**Your task**
In the records, find every line with the word "esotiche" and copy it out.

**Task material**
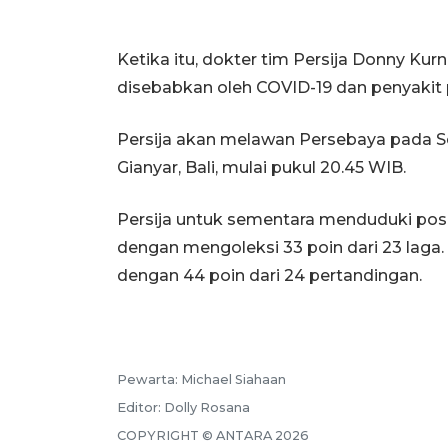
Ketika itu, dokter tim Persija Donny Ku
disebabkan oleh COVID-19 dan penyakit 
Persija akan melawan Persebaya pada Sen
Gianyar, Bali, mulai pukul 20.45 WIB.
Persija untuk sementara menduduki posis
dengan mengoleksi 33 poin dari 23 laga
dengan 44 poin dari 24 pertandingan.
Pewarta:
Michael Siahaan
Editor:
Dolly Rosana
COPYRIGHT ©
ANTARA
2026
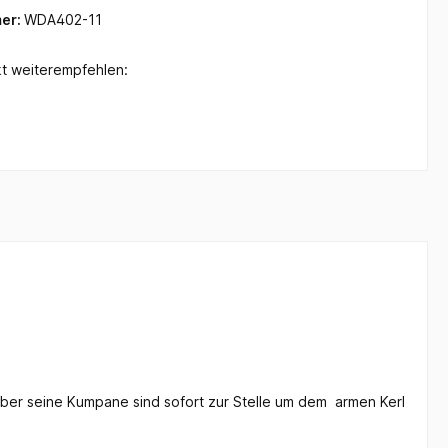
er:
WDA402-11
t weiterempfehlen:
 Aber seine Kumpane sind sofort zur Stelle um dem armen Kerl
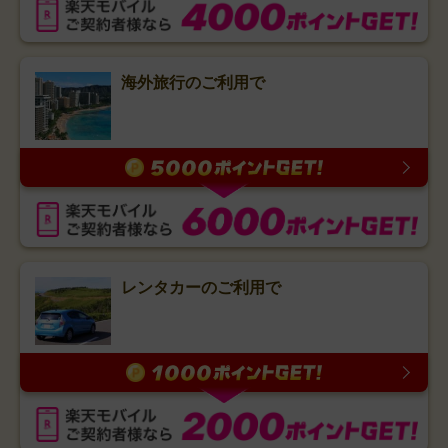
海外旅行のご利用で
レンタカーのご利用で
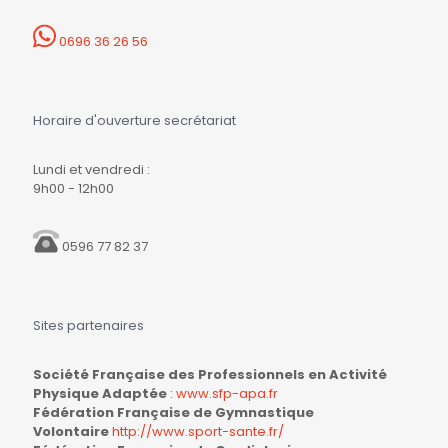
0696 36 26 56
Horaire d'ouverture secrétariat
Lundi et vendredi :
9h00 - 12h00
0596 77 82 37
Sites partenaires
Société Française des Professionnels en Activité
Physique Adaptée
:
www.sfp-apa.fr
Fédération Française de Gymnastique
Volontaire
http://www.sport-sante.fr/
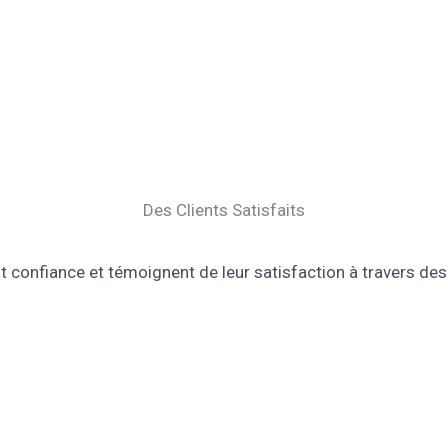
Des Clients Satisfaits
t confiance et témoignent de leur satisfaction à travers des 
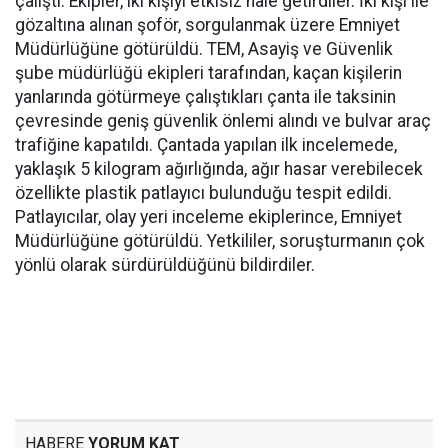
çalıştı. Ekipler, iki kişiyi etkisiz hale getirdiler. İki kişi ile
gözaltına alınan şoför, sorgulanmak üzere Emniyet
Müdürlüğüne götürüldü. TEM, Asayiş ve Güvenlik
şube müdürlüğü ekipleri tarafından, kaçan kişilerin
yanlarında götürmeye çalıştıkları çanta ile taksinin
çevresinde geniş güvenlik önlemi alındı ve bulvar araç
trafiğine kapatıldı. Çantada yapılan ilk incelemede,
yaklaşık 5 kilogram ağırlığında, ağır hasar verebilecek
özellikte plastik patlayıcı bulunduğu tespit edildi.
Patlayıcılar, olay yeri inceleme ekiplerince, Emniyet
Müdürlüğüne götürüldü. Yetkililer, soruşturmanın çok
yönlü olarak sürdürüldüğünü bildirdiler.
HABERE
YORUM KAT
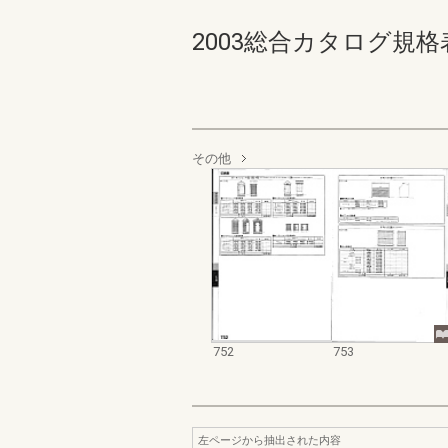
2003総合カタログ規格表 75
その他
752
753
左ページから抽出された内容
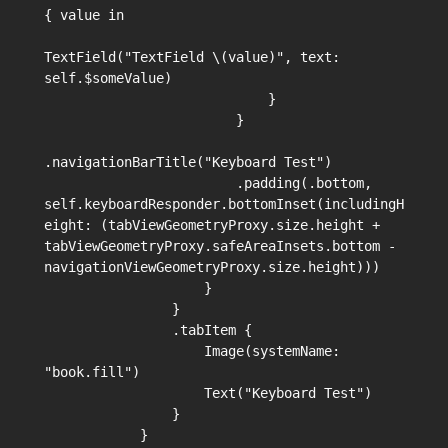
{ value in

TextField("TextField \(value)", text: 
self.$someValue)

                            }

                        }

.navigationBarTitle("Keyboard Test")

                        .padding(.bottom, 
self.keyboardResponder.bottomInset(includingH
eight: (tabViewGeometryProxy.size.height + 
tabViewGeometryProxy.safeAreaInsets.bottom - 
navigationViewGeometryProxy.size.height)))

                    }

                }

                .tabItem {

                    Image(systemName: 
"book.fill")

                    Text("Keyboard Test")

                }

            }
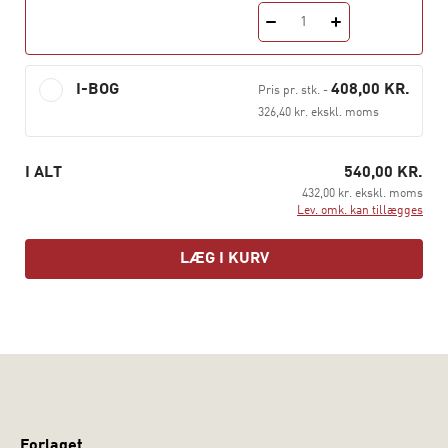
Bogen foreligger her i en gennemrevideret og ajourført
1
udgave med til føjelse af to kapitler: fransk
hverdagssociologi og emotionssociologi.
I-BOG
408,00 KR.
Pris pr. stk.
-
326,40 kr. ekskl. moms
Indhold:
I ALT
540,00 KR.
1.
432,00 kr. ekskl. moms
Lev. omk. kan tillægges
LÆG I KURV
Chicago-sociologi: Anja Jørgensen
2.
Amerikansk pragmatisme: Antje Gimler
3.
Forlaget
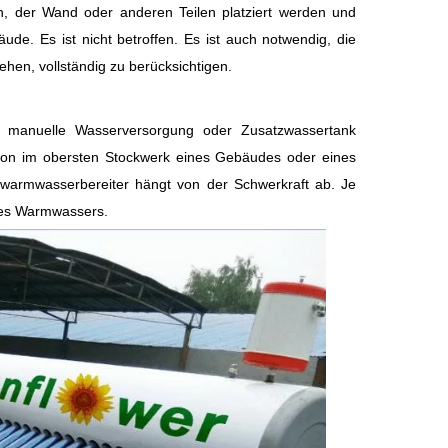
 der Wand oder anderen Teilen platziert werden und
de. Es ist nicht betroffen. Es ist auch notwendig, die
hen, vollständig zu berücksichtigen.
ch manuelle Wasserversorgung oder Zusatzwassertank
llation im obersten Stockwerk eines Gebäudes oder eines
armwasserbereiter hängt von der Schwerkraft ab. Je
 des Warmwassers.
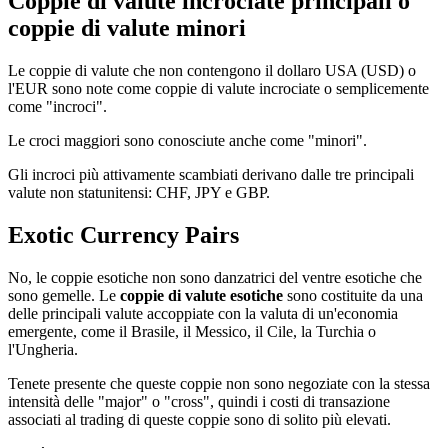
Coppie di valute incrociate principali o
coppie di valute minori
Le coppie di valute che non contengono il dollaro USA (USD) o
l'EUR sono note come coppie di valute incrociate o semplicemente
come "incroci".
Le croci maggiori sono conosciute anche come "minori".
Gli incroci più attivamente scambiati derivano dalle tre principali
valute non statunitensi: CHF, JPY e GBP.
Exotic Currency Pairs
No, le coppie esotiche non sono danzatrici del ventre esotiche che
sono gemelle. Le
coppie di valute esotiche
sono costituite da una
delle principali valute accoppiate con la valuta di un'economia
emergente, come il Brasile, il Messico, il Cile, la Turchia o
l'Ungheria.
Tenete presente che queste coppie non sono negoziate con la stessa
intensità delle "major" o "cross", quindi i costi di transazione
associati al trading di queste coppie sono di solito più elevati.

**Your response**
No, le coppie esotiche non sono danzatrici del ventre esotiche che
coppie di valute esotiche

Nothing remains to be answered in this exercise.